TEMPO Interaktif, Jakarta - Anggota Panitia Seleksi Pimpinan Komisi Pemberantasan Korupsi (KPK), Rhenald Kasali, menuturkan tren korupsi di Indonesia kini beralih ke ranah legislatif, seperti lembaga DPR. "Ada yang blur dari sisi penyediaan anggaran di sana," kata Kasali dalam diskusi di Warung Daun Cikini, Sabtu, 11 Juni 2011.
Penganggaran di wilayah legislatif dinilainya belum transparan. "Mudah digoyang," kata Guru Besar Fakultas Ekonomi Universitas Indonesia itu.
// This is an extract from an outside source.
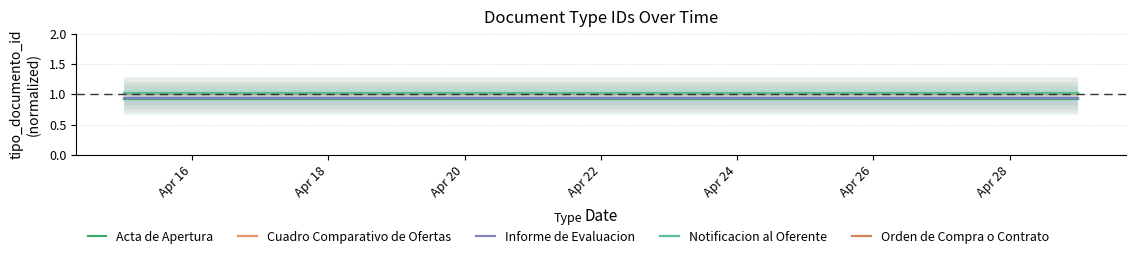

Rank the series by their maximum value, from highest to lowest.

Orden de Compra o Contrato, Notificacion al Oferente, Cuadro Comparativo de Ofertas, Informe de Evaluacion, Acta de Apertura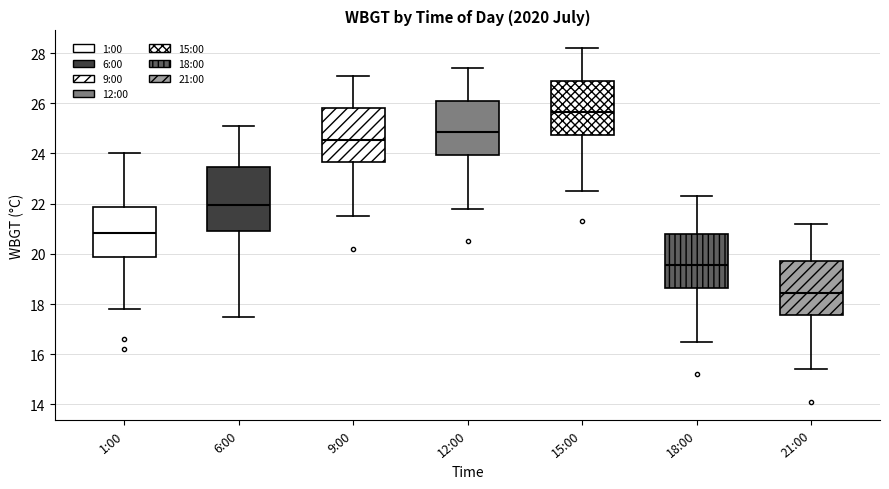

Which box's median line is the highest?

15:00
Penggoyang lembaga legislatif (DPR) itu bisa dari pengusaha maupun legislator yang menyaru menjadi pengusaha.
Di sisi lain, Sekretaris Satuan Tugas Pemberantasan Mafia Hukum, Denny Indrayana, menuturkan korupsi yang merusak merupakan korupsi politik. "Ini hulunya," kata Denny.
Denny mencontohkan hulu korupsi seperti dalam pemilihan umum, pemilihan kepala daerah, hingga pengadaan barang dan jasa. Sementara itu, hilirnya adalah korupsi hukum. "Korupsi yang terjadi ketika ada kasus hukum," kata Denny.
Antara hulu dan hilir, Denny menguraikan jembatannya adalah pebisnis. "Pebisnis bisa membayar politikus maupun aparat penegak hukum demi kepentingan mereka," papar Denny.
Salah satu upaya mengurangi korupsi politik adalah memperbaiki partai politik. "Kita sudah on the track dengan menyederhanakan partai politik," kata Denny. Dengan semakin sedikitnya partai politik, kian mudah mengatur manajemen kepentingan. "Sistem ini bagus untuk sistem presidensial."